Your reasoning is basically correct, except there are a few relatively minor issues with it. First, with your observation, as stated in your linked question and you also used later in your $(2)$ thinking step, there's a missing middle term of $3^{k-1}$. Also, the observation is more general than just for the $k$ terms in your cycle and, in fact, it's used to define your $p_i$ for all $1 \le i \le k$. Thus, you should use a new variable here, e.g., say it holds for all integers $1 \le m \le k$.

You're correct you can set $x_1 = x_{\text{max}}$ and $x_t = x_{\text{min}}$ since it's assumed to be cyclic, but you should state this explicitly in your question text instead of later in a comment. As the question reads now, it's not clear which value is assumed to be $x_{\text{max}}$ and $x_{\text{min}}$ among the $x_{i}$ values.

Next, in your thinking part, with your $(2)$, the $S$ value can be combined into $1$ part since the summation where the upper limit is $1$ less than the start is, by default, $0$. Also, the summation limit you use is $k$, but I believe it was meant to be $t$ instead.
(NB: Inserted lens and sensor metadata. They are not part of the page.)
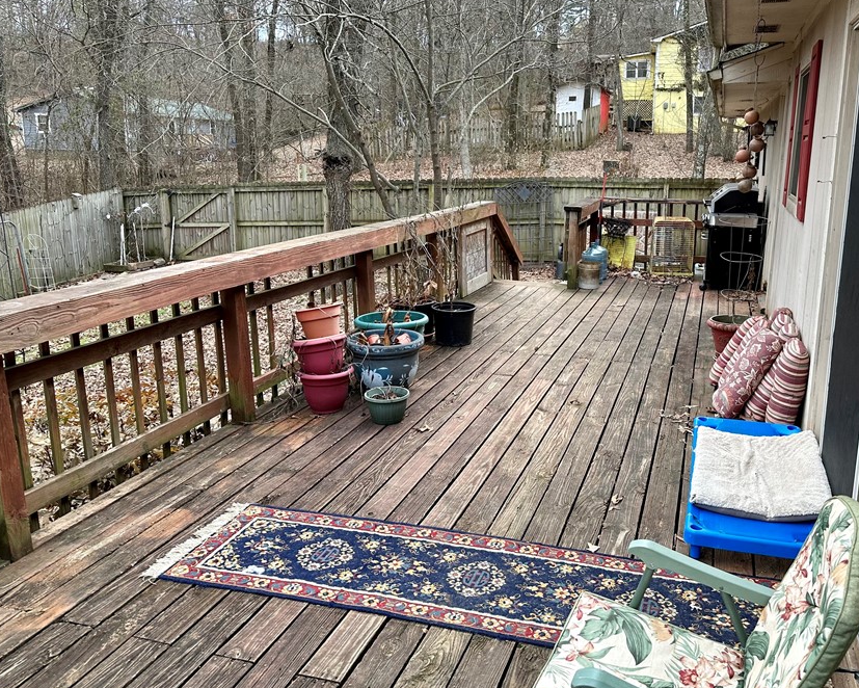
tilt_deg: -12.6
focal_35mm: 29
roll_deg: -0.9
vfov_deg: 49.9
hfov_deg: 59.9
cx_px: 519
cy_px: 301
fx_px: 737
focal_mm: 6.86
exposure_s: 1/446
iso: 80
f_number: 1.78
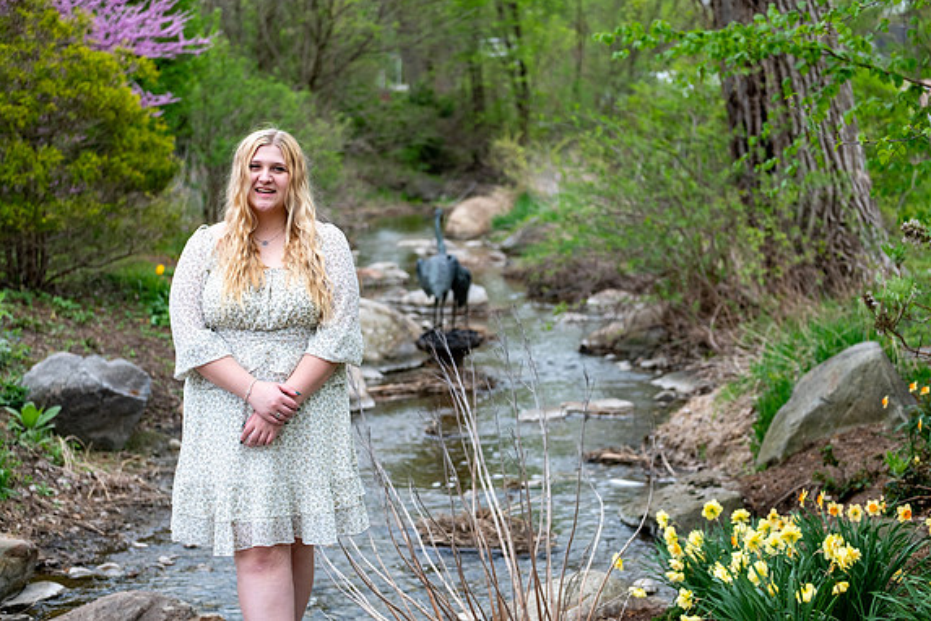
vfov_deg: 17.9
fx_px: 1965
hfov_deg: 26.7
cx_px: 465
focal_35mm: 76
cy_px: 308
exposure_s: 1/320
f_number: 2.8
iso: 250
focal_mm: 50
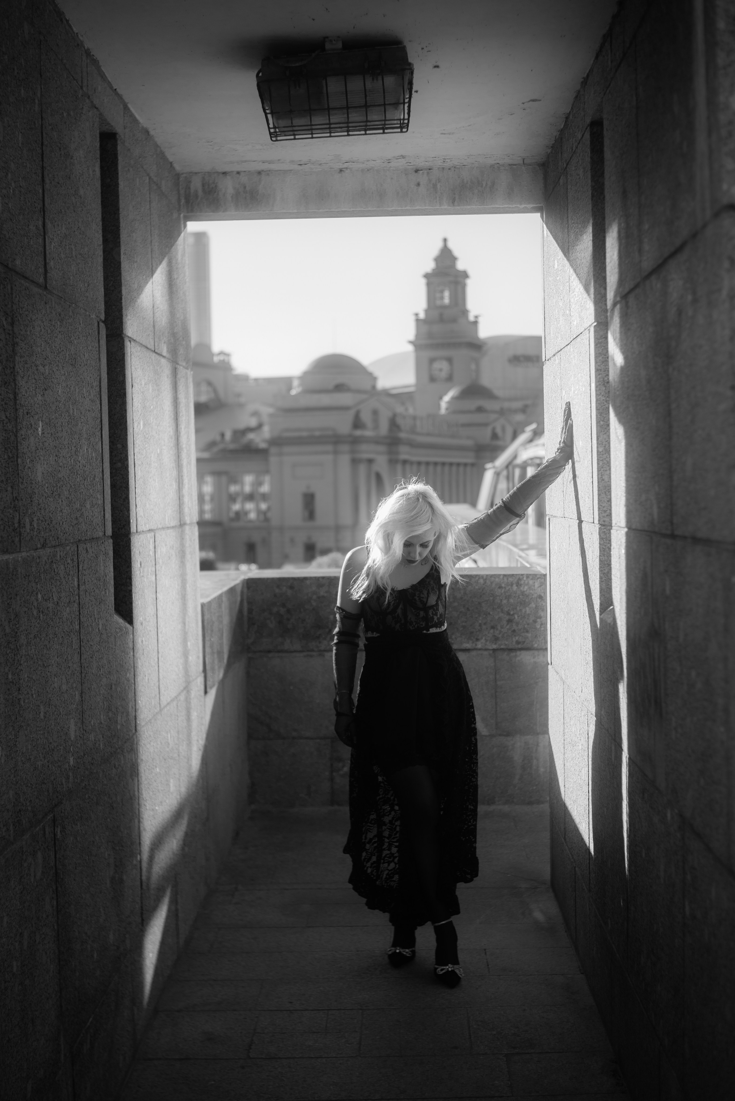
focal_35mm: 18
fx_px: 551
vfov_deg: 90.0
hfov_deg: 67.4
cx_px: 368
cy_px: 550
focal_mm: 18
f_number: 1.8
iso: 125
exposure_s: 1/500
Thus, you could just set it to be

$$S = \sum_{s=1}^{t-1}3^{t-1-s}2^{p_s} \tag{1}\label{eq1A}$$

Finally, with your relationship,

$$2^{p_t}x_{\text{min}} = 3^tx_{\text{max}} + 3^{t-1} + S \tag{2}\label{eq2A}$$

although it should be fairly obvious, you may wish to explicitly state that $3^{t-1} \gt 0$ and $S \ge 0$. This then gives your $(3)$.